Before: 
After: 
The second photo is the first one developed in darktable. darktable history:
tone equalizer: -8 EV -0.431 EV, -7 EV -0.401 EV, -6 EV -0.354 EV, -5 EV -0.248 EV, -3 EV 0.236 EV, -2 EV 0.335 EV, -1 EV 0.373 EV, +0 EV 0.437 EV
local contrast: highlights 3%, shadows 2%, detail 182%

──────────────────────────────

• What you will do
Could you give these records again with every "darktable history" switched to "darktable edit history" and nothing else changed?

• Written answer
Before: 
After: 
The second photo is the first one developed in darktable. darktable edit history:
tone equalizer: -8 EV -0.431 EV, -7 EV -0.401 EV, -6 EV -0.354 EV, -5 EV -0.248 EV, -3 EV 0.236 EV, -2 EV 0.335 EV, -1 EV 0.373 EV, +0 EV 0.437 EV
local contrast: highlights 3%, shadows 2%, detail 182%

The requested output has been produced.